Devolution and democracy in Northern Ireland: dealing with the deficit
It is widely acknowledged that the absence of a functioning devolved government in Northern Ireland is having major impacts on communities, organisations, public services and businesses here. This is especially worrying at a time when Brexit has the potential to have major constitutional implications and Northern Ireland is essentially without a voice in these negotiations.
The democratic deficit is causing a deeply concerning drift in terms of politics and political relationships here with party positions apparently hardening and becoming more polarized, impacting the likelihood of reaching a sustainable agreement. We are concerned that this drift will cause increased political apathy amongst civic society and the public in general. The longer that locally elected democratic structures appear unable to deliver for the public in Northern Ireland on key issues of concern such as health and education, the greater the likelihood that the public will become disillusioned with devolved government and lose faith in the viability of a Northern Ireland Assembly.

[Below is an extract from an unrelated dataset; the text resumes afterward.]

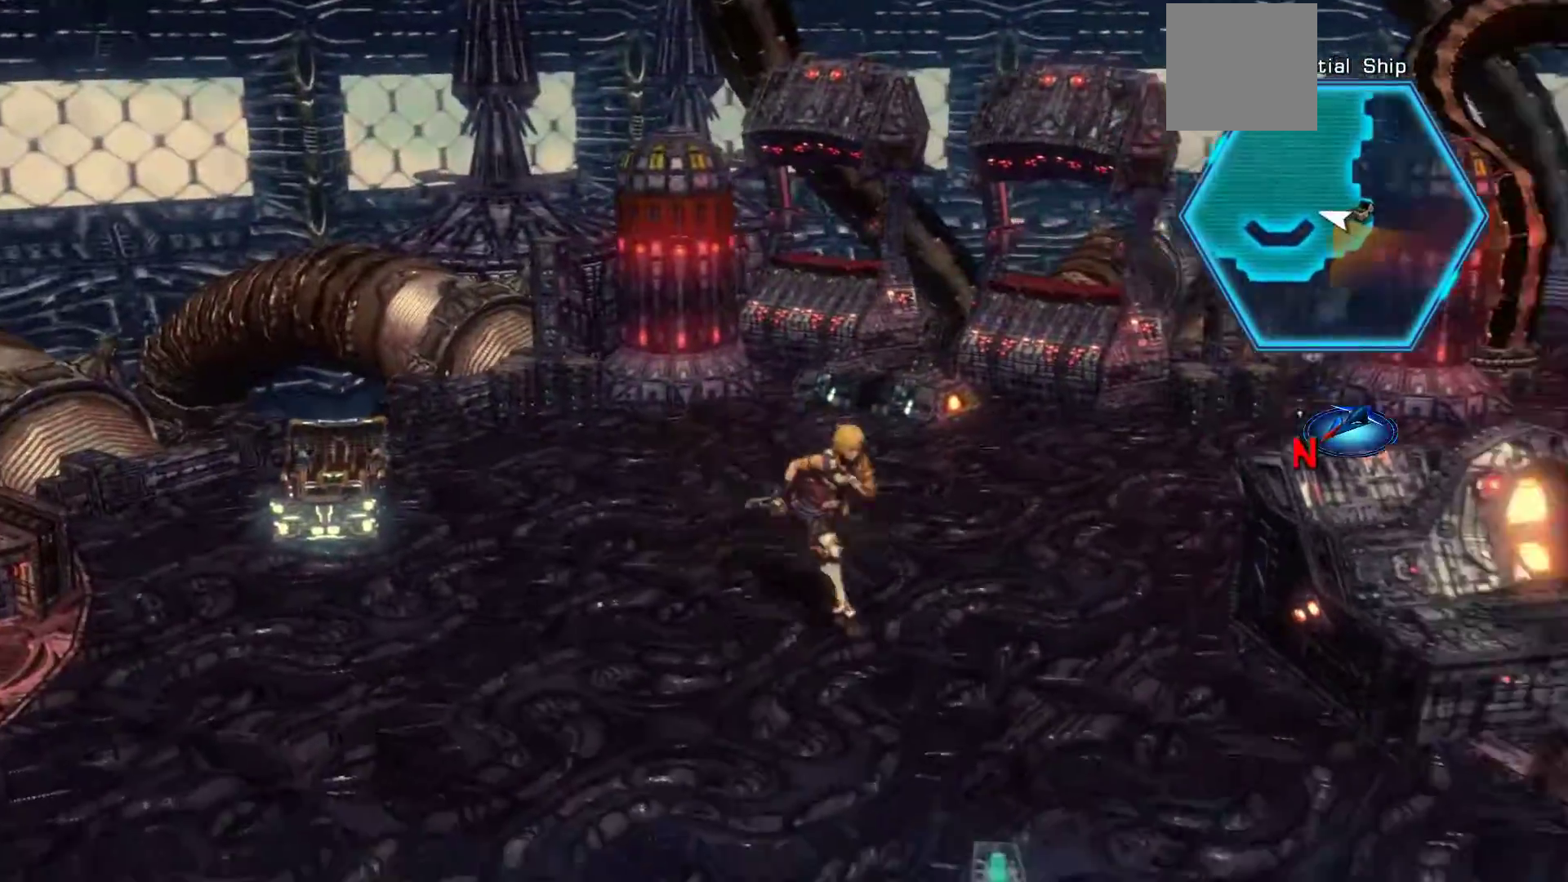
{"buttons": [], "left_stick": "down-right", "right_stick": "center", "events": []}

There are also concerns about the impact on the ongoing peace process here as political parties seem increasingly divergent in their stances. The peace process and political stability is also being put under additional pressure by the decision by the UK to leave the EU and the resultant uncertainty around how this will impact on society and the economy in Northern Ireland, on future North-South (NI/ROI) and East-West (NI/GB, ROI/UK) relations, border controls, citizens’ and citizenship rights which are inextricably linked with the rights and arrangements agreed in the Good Friday Peace Agreement. The resultant drift has the potential to result in a step backwards for politics and political progress here.
The democratic deficit also poses a threat to public services here as no budget has been passed and there are no Ministers in place to make important decisions about how these services should best be funded in future. We need only look to the budgetary outlook for Northern Ireland 2018-20 to see that the continuation of spending in the way we currently are is unsustainable and the money available will decrease in real terms over the next two years. To remedy this requires Ministers in place taking strategic decisions about our economy, health, education and the many areas across government which are in need of leadership and transformation.
NICVA emphasises the need to embrace creative solutions to the current democratic deficit. The best scenario would see a devolved assembly established on the basis of a long-term and sustainable agreement delivering for people in Northern Ireland, however, all options for restoring accountability and democracy in Northern Ireland should be explored. Until a sustainable agreement is reached there is a need for some form of functioning government here with Ministers in place able to take strategic decisions and in the absence of Ministers or an Executive, there should at least be a mechanism for scrutiny and debate at policy level.
Consideration should be given to formalizing the role of social partners and the role of a citizens' assembly or civic forum mechanism to afford Northern Ireland a public voice on different platforms. These methods, along with input from the local political parties would be useful in a scenario where Direct Rule from Westminster is implemented to enable scrutiny of emerging policies. Attention should also be given to areas in Northern Ireland where democracy is still operating such as at Council level.
NICVA also highlight concerns around way in which talks to re-establish an Assembly have been progressing over the past year. There is a risk that any agreement reached may be unsustainable if other political parties in Northern Ireland are not involved and consulted with. Other formats and strategies for Stormont talks should be explored to increase the likelihood of reaching a sustainable resolution.
Brexit adds greater pressure to the current deficit as there is no united voice coming from Northern Ireland, leaving us in a vulnerable position, unable to provide insight and scrutiny to negotiations and the creation of new UK frameworks to replace EU legislation. There are widespread concerns that any return to border enforcement or monitoring on the island of Ireland could have a potentially de-stabilising effect, and this is not adequately addressed or represented locally or nationally in the current situation and the gap in Northern Ireland political representation and leadership is becoming ever-more problematic.
The voluntary and community sector in Northern Ireland is set to be amongst the worst affected sectors in Northern Ireland due to the democratic deficit. Lack of certainty and late decisions around funding have become a given for most voluntary and community organisations who frequently lurch from year to year with no ability to plan long term, having to place staff on notice of potential redundancy again and again. Cuts to funding, driven by short-term, year-on-year budgetary management by officials, rather than by long-term outcomes-based strategic budgetary decisions made by politicians, seem only likely to continue or increase as the democratic deficit continues and there is less money available in the Northern Ireland budget. The voluntary and community sector is hugely valued by the community in Northern Ireland with 90% of the population here having used a charitable or voluntary service in the past 12 months, any downturn in funding for this sector will greatly impact communities here and impact those people that rely on these services as pressure increases on statutory public services. There is also concern that if Direct Rule were to be implemented here, it would be more difficult for this sector to engage effectively with and help inform policy, political decision-making and public debate.